Bloody Michelle
Bloody Michelle dwells in a delicious no man’s land. She is more rounded and mellow than a michelada and less thickly rich than a classic bloody mary. Okay, her country is less like no man’s land and more like everyone’s paradise.
Recipients: Friends who are squeamish about bloody maries due to their variable intensity and viscosity.
Type: Made in the glass, interactive.
INGREDIENTS
Celery salt
Half a lime or lemon
1 tablespoon (15 ml) of lime or lemon juice
1 sprig of celery
250 ml tomato juice
Freshly ground black pepper
Tabasco sauce
1 bottle of pilsner or other mild beer. If you have a Mexican pilsner, that’s great.
Ice
METHOD
Get out a tall tumbler glass. Sprinkle celery salt onto a saucer.
Cut your lime or lemon into wedges. Set aside two attractive wedges for later. Use an ugly one to moisten half the rim on your glasses then coat the wet parts by dipping them in celery salt.

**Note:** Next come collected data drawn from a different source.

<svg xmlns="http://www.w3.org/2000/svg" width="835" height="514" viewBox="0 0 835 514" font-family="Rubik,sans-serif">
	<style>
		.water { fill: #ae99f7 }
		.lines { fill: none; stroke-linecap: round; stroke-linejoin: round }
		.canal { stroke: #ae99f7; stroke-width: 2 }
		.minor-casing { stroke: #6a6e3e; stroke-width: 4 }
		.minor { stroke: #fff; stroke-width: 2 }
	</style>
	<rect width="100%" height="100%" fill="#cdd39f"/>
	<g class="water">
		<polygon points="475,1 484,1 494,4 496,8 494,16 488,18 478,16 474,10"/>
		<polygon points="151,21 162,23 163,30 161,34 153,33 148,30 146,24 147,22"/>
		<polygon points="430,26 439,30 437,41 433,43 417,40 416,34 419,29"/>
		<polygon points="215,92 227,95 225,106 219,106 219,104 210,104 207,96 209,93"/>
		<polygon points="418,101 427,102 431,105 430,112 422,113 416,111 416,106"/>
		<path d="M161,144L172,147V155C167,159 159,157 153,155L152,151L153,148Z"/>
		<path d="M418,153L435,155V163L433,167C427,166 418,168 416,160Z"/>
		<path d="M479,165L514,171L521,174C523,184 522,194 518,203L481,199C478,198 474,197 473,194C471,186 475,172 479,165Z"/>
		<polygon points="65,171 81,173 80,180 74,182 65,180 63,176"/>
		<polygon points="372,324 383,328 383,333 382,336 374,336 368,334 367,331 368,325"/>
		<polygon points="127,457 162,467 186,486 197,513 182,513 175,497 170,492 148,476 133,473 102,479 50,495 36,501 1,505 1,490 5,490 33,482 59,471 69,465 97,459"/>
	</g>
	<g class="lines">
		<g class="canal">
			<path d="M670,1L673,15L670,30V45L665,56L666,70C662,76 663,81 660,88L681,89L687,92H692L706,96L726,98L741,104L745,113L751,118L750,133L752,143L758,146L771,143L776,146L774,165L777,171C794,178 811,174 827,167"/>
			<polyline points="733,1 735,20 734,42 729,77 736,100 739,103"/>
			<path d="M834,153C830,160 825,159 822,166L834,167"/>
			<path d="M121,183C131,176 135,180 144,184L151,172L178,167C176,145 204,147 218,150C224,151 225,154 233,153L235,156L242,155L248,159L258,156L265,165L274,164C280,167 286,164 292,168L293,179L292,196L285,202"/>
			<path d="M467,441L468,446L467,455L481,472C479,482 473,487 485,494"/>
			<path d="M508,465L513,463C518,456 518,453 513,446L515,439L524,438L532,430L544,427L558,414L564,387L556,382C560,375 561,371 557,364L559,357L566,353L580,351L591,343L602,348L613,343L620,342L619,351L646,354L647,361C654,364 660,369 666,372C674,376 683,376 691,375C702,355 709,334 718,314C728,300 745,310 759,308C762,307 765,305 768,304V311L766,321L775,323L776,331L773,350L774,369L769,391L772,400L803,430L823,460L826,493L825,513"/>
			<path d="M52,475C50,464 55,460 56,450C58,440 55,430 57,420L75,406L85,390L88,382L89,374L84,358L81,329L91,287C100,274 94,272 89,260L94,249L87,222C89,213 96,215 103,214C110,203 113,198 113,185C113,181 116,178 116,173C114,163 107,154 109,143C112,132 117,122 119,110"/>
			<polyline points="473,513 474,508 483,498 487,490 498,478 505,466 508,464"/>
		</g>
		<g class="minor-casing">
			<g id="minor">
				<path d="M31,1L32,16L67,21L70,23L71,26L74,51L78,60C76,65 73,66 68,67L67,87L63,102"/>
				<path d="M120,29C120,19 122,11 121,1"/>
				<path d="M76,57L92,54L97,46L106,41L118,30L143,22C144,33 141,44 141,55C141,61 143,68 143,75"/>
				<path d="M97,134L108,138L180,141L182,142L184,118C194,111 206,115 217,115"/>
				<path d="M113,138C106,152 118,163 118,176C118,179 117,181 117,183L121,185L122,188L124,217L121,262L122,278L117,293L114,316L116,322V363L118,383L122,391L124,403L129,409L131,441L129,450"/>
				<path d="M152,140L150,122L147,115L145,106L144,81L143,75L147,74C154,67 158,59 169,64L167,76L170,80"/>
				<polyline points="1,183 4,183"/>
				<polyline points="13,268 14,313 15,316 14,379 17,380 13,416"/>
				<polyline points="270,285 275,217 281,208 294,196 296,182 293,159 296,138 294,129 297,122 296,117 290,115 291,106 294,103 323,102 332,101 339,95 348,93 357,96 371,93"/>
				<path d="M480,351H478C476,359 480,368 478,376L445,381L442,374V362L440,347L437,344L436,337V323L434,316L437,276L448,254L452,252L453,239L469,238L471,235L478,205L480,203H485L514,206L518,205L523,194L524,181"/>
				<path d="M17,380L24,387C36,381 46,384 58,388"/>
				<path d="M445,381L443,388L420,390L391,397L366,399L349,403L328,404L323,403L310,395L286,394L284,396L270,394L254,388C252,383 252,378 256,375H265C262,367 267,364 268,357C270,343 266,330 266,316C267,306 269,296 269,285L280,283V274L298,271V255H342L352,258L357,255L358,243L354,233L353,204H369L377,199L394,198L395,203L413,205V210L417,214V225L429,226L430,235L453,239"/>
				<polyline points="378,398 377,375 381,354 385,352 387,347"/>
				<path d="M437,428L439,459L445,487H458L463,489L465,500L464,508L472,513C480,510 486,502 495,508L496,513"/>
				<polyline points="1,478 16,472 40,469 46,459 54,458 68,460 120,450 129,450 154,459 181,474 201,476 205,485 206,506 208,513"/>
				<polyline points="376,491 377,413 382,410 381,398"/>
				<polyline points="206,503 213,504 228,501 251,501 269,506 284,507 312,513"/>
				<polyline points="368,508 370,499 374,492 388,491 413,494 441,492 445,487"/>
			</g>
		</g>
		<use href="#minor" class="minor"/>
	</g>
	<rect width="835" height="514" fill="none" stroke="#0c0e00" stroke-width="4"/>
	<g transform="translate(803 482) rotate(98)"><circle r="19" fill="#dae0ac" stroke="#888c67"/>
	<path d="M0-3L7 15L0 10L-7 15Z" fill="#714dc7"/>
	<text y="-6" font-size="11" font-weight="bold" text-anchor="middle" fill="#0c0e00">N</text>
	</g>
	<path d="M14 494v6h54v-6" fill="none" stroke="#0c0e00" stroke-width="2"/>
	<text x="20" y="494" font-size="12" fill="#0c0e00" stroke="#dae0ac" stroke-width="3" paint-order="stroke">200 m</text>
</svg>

Put three or four ice cubes in your glass.
Put 2-4 shakes of Tabasco sauce in the glass.
Pour one tablespoon (15ml) of lime or lemon juice in the glass.
Pour approximately 150-250ml tomato juice in each glass. You should stop pouring about 5cm from the top of the glass.
Grind pepper into each glass.
Pop your celery sprig into the glass.
Serve your glass of tomato juice mix with two lime/lemon wedges and a bottle of beer. Mix the beer into the glass as you drink and adjust to taste by squeezing in lime/lemon juice.
OPTIONAL
The obvious option is to add a shot (30 ml) of vodka to the tomato mix (like a Bloody Mary) and it works perfectly well. Oh, and try tequila.
Some other options are offering your guests a pepper grinder and bottle of Tabasco Sauce so they can customise their own experience.
ANECDOTE
Sue and I took a chance on a Mexican restaurant’s specialty drink when in Austin, Texas in March 2017, on our way to Las Vegas to celebrate Sue’s birthday.
Bloody Michelle is the result of my scant memories of the first drink that night. It didn’t immediately strike me as delicious, but like all significant tastes, it prompted a niggling yearn. Sue loved it straight away and reminded me to work out a way to simplify and replicate the textural and taste sensation in our memories.